Aim of the exercise: Whenever a line contains "lägsta", include it in the count; reply with the number of such lines in the data and nothing else.

Supplied entries:
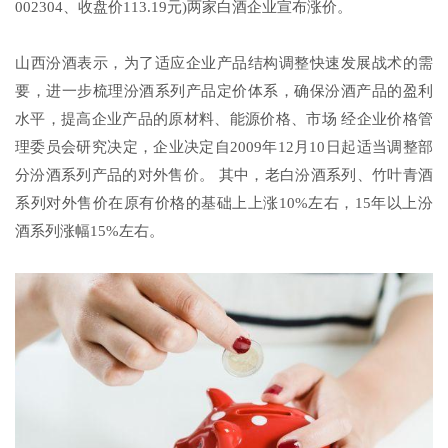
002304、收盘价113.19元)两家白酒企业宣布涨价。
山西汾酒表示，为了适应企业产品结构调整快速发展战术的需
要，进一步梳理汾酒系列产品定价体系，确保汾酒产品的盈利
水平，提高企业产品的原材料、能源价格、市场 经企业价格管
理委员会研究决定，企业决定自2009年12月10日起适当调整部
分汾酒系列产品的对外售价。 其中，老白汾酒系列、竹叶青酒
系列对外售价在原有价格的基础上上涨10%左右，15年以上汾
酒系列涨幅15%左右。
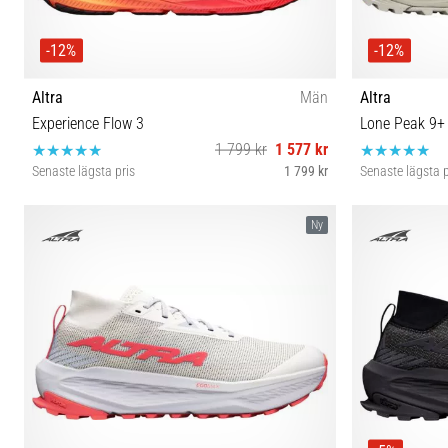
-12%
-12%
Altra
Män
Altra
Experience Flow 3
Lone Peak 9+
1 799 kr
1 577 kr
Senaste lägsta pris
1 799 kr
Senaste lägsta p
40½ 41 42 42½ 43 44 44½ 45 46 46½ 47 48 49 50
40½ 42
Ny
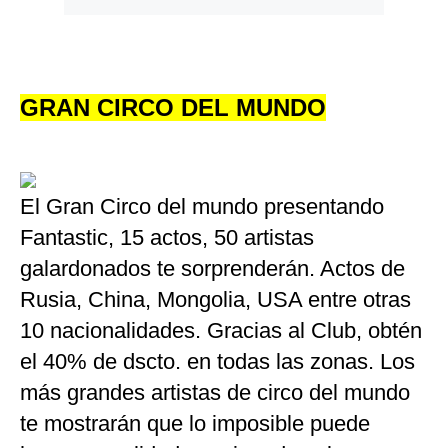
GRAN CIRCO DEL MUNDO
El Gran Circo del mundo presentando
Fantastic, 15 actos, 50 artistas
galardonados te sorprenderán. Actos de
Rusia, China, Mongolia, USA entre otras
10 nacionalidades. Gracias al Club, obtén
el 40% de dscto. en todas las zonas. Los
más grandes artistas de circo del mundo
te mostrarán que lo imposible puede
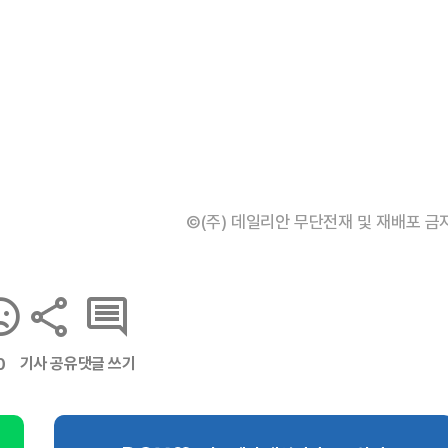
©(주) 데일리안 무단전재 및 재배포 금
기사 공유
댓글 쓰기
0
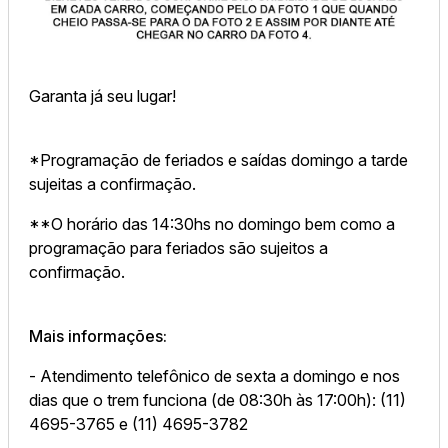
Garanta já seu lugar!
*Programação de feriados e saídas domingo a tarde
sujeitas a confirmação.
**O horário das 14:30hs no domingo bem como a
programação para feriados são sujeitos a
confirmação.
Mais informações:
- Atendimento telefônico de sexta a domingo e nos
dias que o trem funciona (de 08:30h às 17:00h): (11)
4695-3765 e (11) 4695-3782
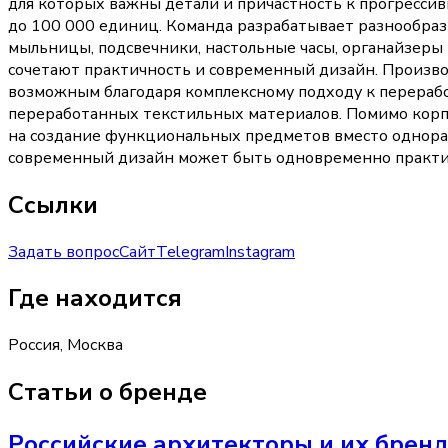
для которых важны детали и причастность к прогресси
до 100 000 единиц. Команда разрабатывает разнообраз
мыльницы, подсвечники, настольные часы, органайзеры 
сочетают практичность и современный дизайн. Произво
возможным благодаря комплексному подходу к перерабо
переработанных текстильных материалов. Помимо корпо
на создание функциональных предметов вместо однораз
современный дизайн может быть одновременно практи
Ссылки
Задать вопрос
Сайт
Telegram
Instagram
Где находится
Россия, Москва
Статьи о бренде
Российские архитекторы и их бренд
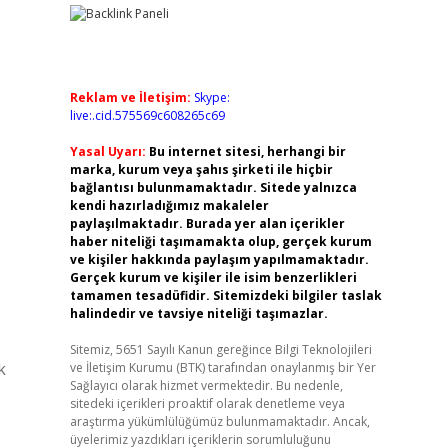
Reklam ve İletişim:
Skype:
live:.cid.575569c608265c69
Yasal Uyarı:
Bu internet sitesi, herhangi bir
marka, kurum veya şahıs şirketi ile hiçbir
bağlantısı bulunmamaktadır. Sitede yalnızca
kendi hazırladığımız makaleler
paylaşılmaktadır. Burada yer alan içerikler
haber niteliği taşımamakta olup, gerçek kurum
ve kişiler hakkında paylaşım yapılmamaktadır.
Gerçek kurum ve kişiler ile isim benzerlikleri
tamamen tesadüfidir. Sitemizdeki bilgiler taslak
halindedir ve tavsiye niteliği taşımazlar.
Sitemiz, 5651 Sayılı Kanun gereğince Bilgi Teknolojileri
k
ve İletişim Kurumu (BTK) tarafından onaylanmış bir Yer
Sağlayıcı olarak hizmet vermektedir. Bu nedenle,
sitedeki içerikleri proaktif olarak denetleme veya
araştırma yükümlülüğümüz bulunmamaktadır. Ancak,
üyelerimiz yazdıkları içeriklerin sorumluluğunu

Exercise response: 2